Thursday, August 19, 2010

Chega de saudade

Há jogadores que valem o seu peso em ouro. César Peixoto vale o seu peso noutra substância. Sim, em merda. Cada precioso graminha.
Ah!... Vocês não imaginam as saudades que eu tinha de escrever um texto a enfiar os dedos escarafunchantes nas feridas do Grande Benfica. A época passada foi um tédio: tudo me encantava, era uma beleza de futebol, ganhávamos a toda a gente… Saíamos da Luz após um 4 a 0, encolhíamos os ombros e dizíamos uns aos outros “ah pá, caga nisso… para a semana corre melhor”. Esta situação não só cria maus hábitos como estabelece inibições e retira a inspiração literária. O mau, o negativo, a falha, o erro, a queda, a lama no rosto: é aí que a inspiração nasce. É na poça viscosa e húmida que germinam as grandes ideias sobre o mundo da bola. Não é no palanque onde se recebem as medalhas de ouro – se tudo tivesse estado sempre bem, ainda hoje jogávamos em WM. E, se calhar, até nem era mal pensado, já que não temos alas.
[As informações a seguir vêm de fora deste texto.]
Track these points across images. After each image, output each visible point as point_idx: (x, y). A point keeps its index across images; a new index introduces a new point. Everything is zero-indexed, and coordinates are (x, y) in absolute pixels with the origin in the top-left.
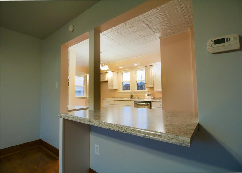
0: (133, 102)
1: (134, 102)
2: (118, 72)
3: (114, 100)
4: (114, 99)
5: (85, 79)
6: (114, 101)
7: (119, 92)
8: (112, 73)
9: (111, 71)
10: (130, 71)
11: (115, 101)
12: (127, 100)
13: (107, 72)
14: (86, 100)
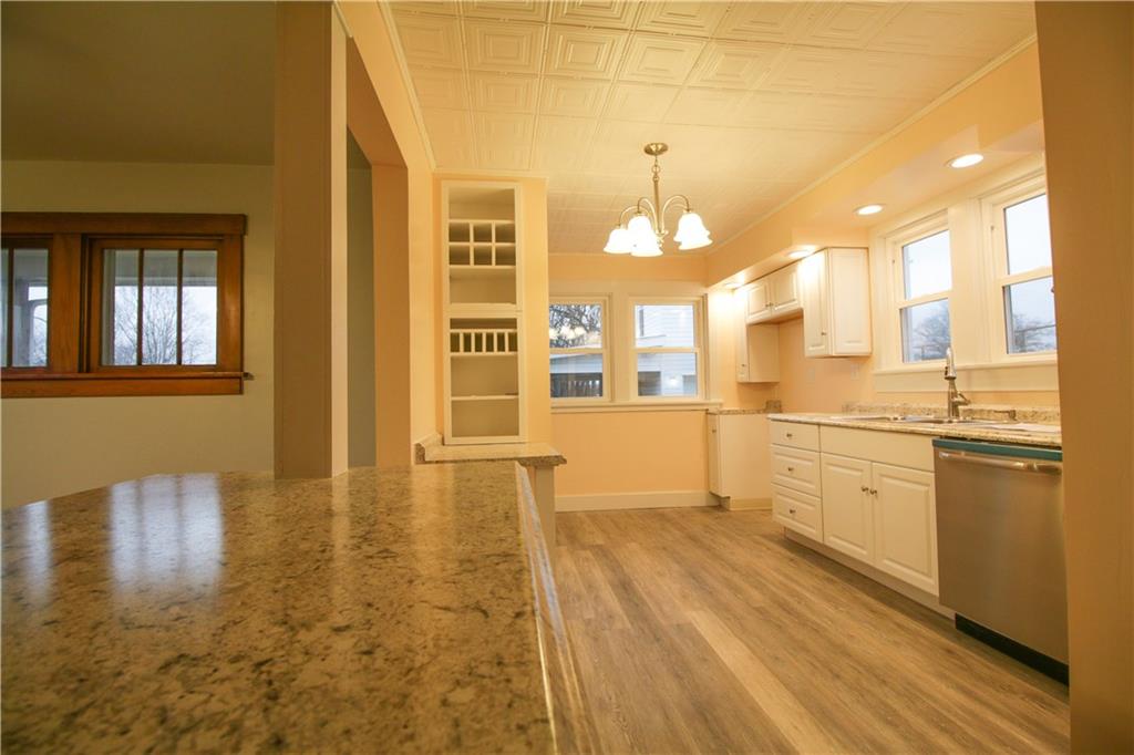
0: (929, 441)
1: (935, 444)
2: (867, 248)
3: (819, 424)
4: (815, 420)
5: (699, 314)
6: (816, 427)
7: (877, 371)
8: (821, 255)
9: (813, 248)
10: (945, 223)
11: (822, 428)
12: (886, 426)
13: (794, 256)
14: (706, 419)
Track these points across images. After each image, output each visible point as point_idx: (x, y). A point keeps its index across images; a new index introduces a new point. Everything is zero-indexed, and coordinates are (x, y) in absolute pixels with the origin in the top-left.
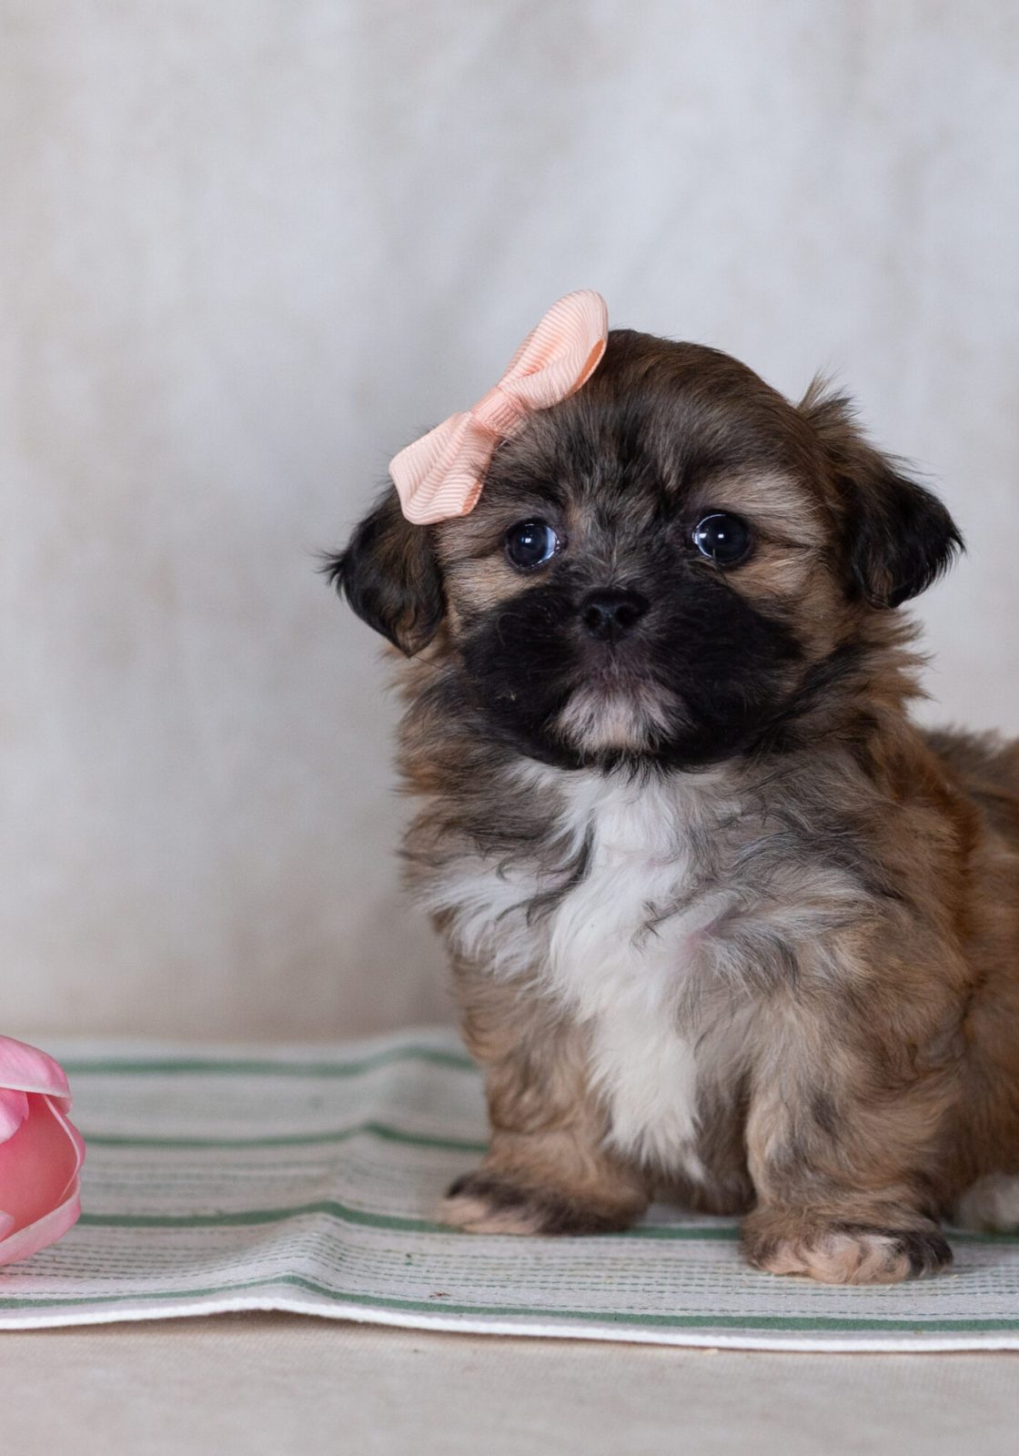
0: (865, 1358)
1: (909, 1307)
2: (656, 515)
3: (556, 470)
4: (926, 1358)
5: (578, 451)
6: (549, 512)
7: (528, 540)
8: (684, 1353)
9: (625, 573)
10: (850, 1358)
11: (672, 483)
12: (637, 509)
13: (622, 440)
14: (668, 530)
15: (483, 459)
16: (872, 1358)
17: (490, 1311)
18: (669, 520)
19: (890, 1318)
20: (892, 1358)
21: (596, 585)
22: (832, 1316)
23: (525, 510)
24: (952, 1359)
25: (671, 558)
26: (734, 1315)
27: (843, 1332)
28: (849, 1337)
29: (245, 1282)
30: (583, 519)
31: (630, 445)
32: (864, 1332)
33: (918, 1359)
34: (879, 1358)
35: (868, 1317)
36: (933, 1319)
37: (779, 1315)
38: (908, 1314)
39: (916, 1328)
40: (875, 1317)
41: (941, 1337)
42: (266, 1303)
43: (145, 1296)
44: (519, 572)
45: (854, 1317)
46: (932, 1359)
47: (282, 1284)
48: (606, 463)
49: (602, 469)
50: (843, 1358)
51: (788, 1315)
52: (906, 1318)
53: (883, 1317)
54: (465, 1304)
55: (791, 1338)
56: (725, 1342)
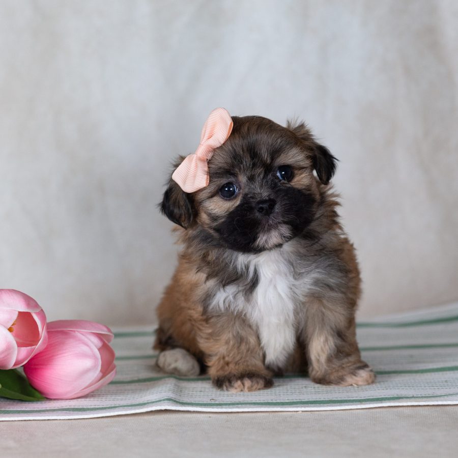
0: (347, 411)
1: (357, 395)
2: (265, 173)
4: (365, 410)
8: (291, 413)
9: (265, 193)
11: (269, 161)
12: (259, 171)
13: (251, 152)
14: (270, 176)
15: (206, 169)
17: (229, 404)
18: (270, 172)
19: (352, 399)
20: (355, 411)
21: (259, 199)
22: (334, 399)
23: (224, 181)
24: (373, 410)
25: (276, 184)
26: (303, 400)
27: (338, 404)
28: (341, 405)
31: (253, 152)
32: (344, 404)
34: (351, 411)
35: (345, 399)
36: (365, 398)
37: (317, 400)
38: (357, 397)
39: (360, 401)
40: (347, 399)
41: (369, 404)
42: (163, 408)
45: (341, 399)
46: (367, 410)
47: (166, 401)
48: (247, 161)
49: (246, 162)
50: (340, 412)
51: (320, 400)
52: (357, 399)
53: (349, 399)
54: (221, 402)
55: (324, 406)
56: (303, 409)
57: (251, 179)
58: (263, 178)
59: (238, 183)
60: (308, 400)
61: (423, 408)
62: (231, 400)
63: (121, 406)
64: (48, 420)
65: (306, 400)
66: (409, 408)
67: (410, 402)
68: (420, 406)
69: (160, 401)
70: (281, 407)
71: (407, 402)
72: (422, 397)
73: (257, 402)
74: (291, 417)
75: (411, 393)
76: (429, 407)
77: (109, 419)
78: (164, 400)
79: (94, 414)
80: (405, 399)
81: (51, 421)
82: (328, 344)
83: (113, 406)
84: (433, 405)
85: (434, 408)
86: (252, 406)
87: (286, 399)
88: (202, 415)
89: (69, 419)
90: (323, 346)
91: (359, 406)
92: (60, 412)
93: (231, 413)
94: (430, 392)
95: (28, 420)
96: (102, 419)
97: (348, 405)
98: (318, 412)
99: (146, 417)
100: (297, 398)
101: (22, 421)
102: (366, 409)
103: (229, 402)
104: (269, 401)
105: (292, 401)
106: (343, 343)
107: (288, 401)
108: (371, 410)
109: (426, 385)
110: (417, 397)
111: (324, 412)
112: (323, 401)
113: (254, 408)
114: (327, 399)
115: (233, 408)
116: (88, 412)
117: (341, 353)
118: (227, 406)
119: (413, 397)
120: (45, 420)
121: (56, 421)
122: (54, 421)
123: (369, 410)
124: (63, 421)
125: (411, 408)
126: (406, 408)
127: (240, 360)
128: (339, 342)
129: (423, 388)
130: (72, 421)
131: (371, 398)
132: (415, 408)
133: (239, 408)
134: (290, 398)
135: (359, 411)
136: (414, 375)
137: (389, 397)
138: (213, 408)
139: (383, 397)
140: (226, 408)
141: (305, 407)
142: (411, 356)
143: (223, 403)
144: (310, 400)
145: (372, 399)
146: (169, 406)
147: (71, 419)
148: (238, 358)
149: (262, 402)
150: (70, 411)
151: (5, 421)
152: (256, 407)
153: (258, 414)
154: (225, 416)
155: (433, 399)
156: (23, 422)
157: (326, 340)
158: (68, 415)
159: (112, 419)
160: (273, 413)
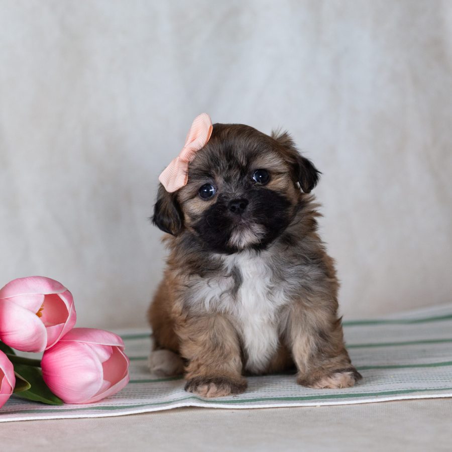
1: (372, 389)
2: (241, 174)
3: (209, 167)
4: (381, 403)
5: (214, 160)
6: (210, 181)
7: (205, 190)
8: (310, 407)
9: (238, 194)
11: (244, 164)
12: (235, 173)
13: (227, 154)
14: (246, 178)
15: (186, 169)
16: (365, 405)
18: (245, 175)
19: (368, 393)
20: (371, 404)
21: (231, 199)
23: (202, 182)
24: (388, 403)
26: (321, 395)
27: (355, 398)
28: (357, 399)
29: (179, 399)
30: (220, 180)
31: (229, 155)
33: (378, 404)
34: (367, 404)
35: (361, 393)
36: (380, 392)
37: (336, 394)
39: (376, 395)
40: (363, 393)
41: (384, 397)
42: (188, 404)
43: (151, 405)
44: (205, 200)
45: (357, 393)
46: (383, 403)
47: (191, 399)
48: (223, 162)
49: (222, 164)
50: (357, 405)
51: (338, 394)
52: (372, 392)
53: (365, 393)
54: (243, 399)
55: (341, 401)
56: (322, 404)
57: (227, 180)
58: (239, 180)
59: (215, 183)
60: (326, 395)
61: (436, 400)
62: (253, 396)
63: (148, 405)
64: (79, 418)
65: (324, 394)
66: (422, 400)
67: (423, 394)
68: (432, 398)
69: (186, 399)
70: (301, 403)
71: (420, 395)
72: (435, 390)
73: (278, 397)
74: (310, 411)
75: (424, 386)
76: (442, 399)
77: (137, 416)
78: (189, 398)
79: (122, 412)
80: (418, 392)
81: (81, 420)
82: (309, 344)
83: (140, 404)
84: (445, 398)
85: (446, 400)
86: (273, 401)
87: (306, 394)
88: (226, 411)
89: (99, 417)
90: (305, 346)
91: (375, 400)
92: (90, 410)
93: (253, 409)
94: (442, 385)
95: (60, 419)
96: (131, 416)
97: (365, 399)
98: (335, 407)
99: (172, 414)
100: (316, 393)
101: (54, 419)
102: (381, 402)
103: (251, 398)
104: (289, 396)
105: (311, 396)
106: (325, 343)
107: (307, 396)
108: (387, 403)
109: (439, 378)
110: (430, 390)
111: (341, 406)
112: (340, 395)
113: (274, 404)
114: (344, 393)
115: (255, 404)
116: (117, 410)
117: (323, 353)
118: (249, 403)
119: (426, 390)
120: (76, 418)
121: (86, 419)
123: (384, 403)
124: (92, 419)
125: (424, 400)
126: (420, 400)
127: (213, 363)
128: (321, 341)
129: (435, 380)
130: (102, 418)
131: (386, 391)
132: (428, 400)
133: (260, 404)
134: (309, 393)
136: (427, 368)
137: (403, 390)
138: (236, 405)
139: (397, 390)
140: (248, 404)
141: (323, 402)
142: (424, 351)
143: (245, 399)
144: (328, 394)
146: (193, 402)
148: (210, 361)
149: (282, 397)
151: (38, 420)
152: (276, 403)
153: (279, 409)
154: (247, 411)
155: (445, 391)
156: (55, 421)
157: (308, 340)
158: (98, 414)
159: (140, 416)
160: (293, 408)
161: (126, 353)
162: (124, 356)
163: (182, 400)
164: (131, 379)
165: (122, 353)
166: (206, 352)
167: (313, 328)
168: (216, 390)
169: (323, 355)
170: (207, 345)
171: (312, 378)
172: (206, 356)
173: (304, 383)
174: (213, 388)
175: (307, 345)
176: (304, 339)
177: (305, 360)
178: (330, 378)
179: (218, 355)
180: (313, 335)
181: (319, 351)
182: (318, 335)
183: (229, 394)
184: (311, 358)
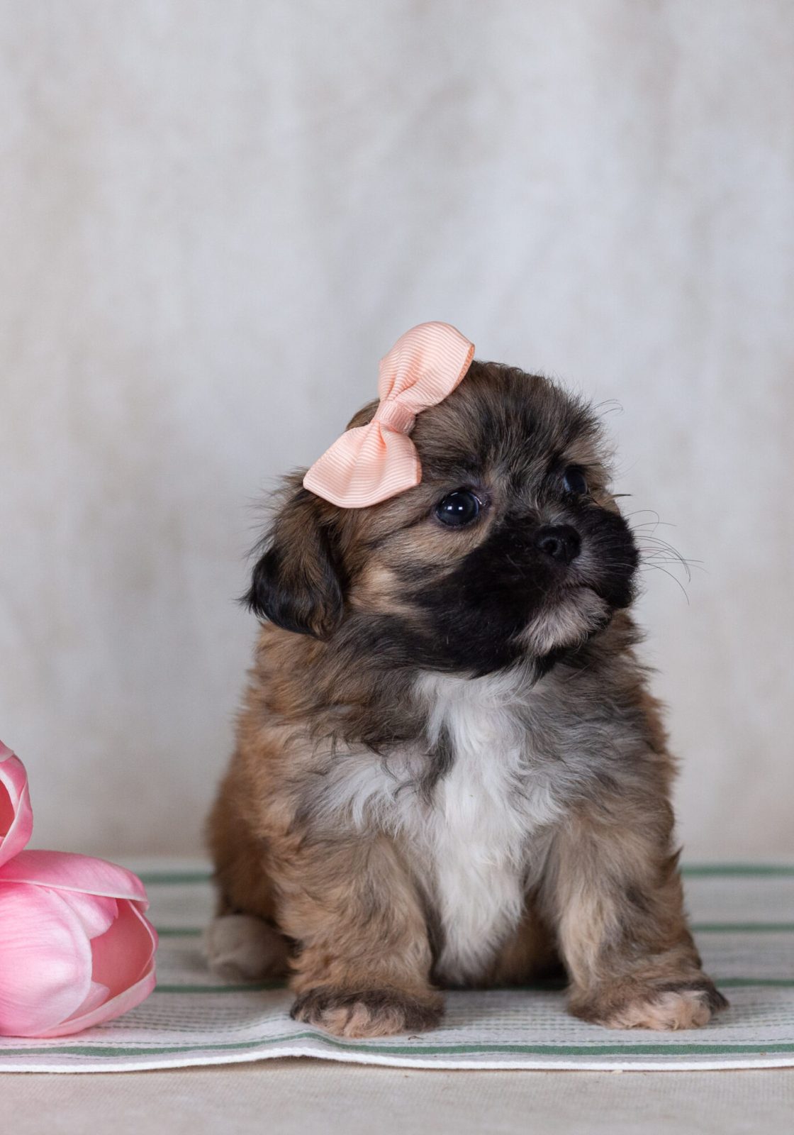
0: (728, 1073)
1: (753, 1035)
2: (547, 472)
4: (771, 1072)
6: (469, 481)
8: (598, 1073)
9: (554, 515)
10: (718, 1073)
11: (560, 445)
16: (732, 1073)
17: (453, 1050)
18: (557, 472)
19: (740, 1044)
20: (747, 1072)
21: (542, 525)
22: (698, 1043)
26: (626, 1044)
27: (709, 1055)
28: (715, 1059)
29: (277, 1037)
32: (724, 1055)
33: (766, 1072)
34: (737, 1073)
35: (724, 1043)
36: (771, 1043)
37: (661, 1043)
38: (752, 1040)
39: (762, 1050)
40: (729, 1043)
41: (780, 1056)
42: (297, 1051)
43: (207, 1047)
44: (453, 530)
45: (715, 1043)
46: (776, 1072)
47: (305, 1039)
48: (514, 436)
49: (511, 438)
50: (713, 1073)
51: (666, 1044)
52: (751, 1043)
53: (734, 1044)
54: (434, 1045)
55: (674, 1061)
56: (626, 1066)
57: (517, 482)
58: (544, 485)
59: (485, 490)
60: (638, 1044)
62: (458, 1038)
63: (200, 1048)
64: (27, 1073)
65: (634, 1043)
69: (292, 1037)
70: (574, 1061)
73: (520, 1044)
74: (597, 1082)
77: (169, 1074)
78: (301, 1036)
79: (134, 1062)
81: (33, 1077)
82: (602, 919)
83: (180, 1046)
86: (506, 1055)
87: (588, 1039)
88: (389, 1072)
89: (76, 1073)
90: (591, 922)
91: (758, 1063)
92: (55, 1055)
93: (457, 1070)
96: (154, 1075)
97: (732, 1059)
98: (660, 1074)
99: (257, 1074)
100: (613, 1039)
102: (773, 1068)
103: (453, 1045)
104: (546, 1044)
105: (600, 1044)
106: (641, 917)
107: (590, 1045)
108: (786, 1072)
111: (674, 1074)
112: (673, 1046)
113: (510, 1060)
114: (682, 1043)
115: (463, 1059)
116: (121, 1057)
117: (635, 941)
118: (448, 1055)
120: (19, 1073)
121: (45, 1077)
122: (40, 1077)
123: (781, 1071)
124: (61, 1076)
127: (362, 954)
128: (631, 912)
130: (84, 1076)
131: (786, 1043)
133: (475, 1060)
134: (596, 1038)
135: (756, 1072)
138: (414, 1058)
140: (444, 1059)
141: (630, 1060)
143: (438, 1045)
144: (643, 1043)
145: (788, 1045)
146: (311, 1047)
147: (81, 1073)
148: (355, 950)
149: (530, 1044)
150: (79, 1054)
152: (515, 1060)
153: (520, 1074)
154: (442, 1076)
157: (600, 908)
158: (75, 1064)
159: (178, 1075)
160: (554, 1074)
161: (150, 918)
162: (146, 925)
163: (283, 1039)
164: (160, 983)
165: (140, 917)
166: (346, 928)
167: (613, 878)
168: (369, 1019)
169: (634, 945)
170: (350, 911)
171: (604, 1003)
172: (348, 936)
173: (586, 1013)
174: (362, 1015)
175: (595, 920)
176: (591, 906)
177: (591, 958)
178: (650, 1003)
179: (377, 936)
180: (613, 896)
181: (626, 936)
182: (624, 895)
183: (399, 1032)
184: (605, 954)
Voltemos ao busílis – não é o pobre do Peixoto, aquilo foi apenas uma rentrée de pé em riste: qualquer adepto de qualquer clube do mundo pode fazer grandes e vaidosos textos, cheios de brilho e de humor, acerca das suas vitórias e conquistas. De qualquer clube do mundo que não o Benfica, como é evidente. Um benfiquista orgulhoso é, em tripeiro, “um caralho dum filhadaputa arrogante com uma espéce de rabanete enfiado na peida”; em campograndês, “um tipo insuportável”. Isto é uma situação chata. Um benfiquista só é um gajo porreiro quando perde e, mais ainda, quando tem poder de encaixe para as suas derrotas (por mais imerecidas e manipuladas que, escutada, alegada e apenas supostamente, possam ser). Portanto, um benfiquista vencedor é um benfiquista a quem é concedido um único direito na civilização: o de se remeter ao silêncio, cabisbaixo como se merecesse uma descompostura por causa disso, de ganhar – onde é que já se viu? Um benfiquista ganhar, esta agora…
Ora, eu sou muito benfiquista, sim senhor, e quase nada me dá mais prazer do que ganhar. Mas não me lixem, ficar um ano em silêncio é uma coisa que me custa. Portanto, e antes que o Jesus descubra como pôr aquela gente a golear de novo, vou aqui aproveitar esta pequena clareira de derrotas. Vou criticar as opções tácticas, claro está; e as técnicas; e o Roberto, que, usando a currência do Peixoto, vale metade do seu próprio peso.
Que bem que isto me sabe. Desde Setembro passado que não escrevia assim, tão leve.
Ora, a táctica. Há aqui certos detalhes que importa relembrar ao Jorge Jesus. Como diria Freitas Lobo, a táctica não é uma fórmula; é uma conjuntura, um sistema de posicionamentos, gestos e atitudes que, dispostos de determinada forma, à partida, permitem que uma equipa desenvolva o seu jogo (ou evite ou contorne o do adversário). Ora, o jogo da bola envolve muitos elementos, onze dos quais altamente voláteis, uma vez que são humanos; outros 11 que são esquivos, mentirosos, repugnantes, falsos como Judas!, uns assassinos e, algumas vezes, desumanos; mais três que são pagos pelo lado negro da humanidade; e a bola que, conforme o vento ou a chuva, o sol, o frio ou o calor, rola ora assim, ora assado, esvoaça mais para aqui ou mais para ali, escorrega desta mão ou das duas do Roberto. O que eu queria dizer ao Jorge Jesus é que a táctica do 4-4-2 não é melhor nem pior do que a do 4-3-3 de uma forma absoluta. Contudo, tendo em conta a actual conjuntura, há que identificar e analisar as pessoas de que dispõe o alourado mister. Depois disso, optar pelos jogadores que permitam à equipa uma maior robustez. Depois disso, adaptar o esquema táctico, o desenho de jogo, a estratégia (chamem-lhe o que quiserem) aos onze que subirem ao relvado. E, não menos importante: antes de tudo isso, pintar o cabelo de grisalho e meter outro gajo à baliza. O ano passado deu sorte.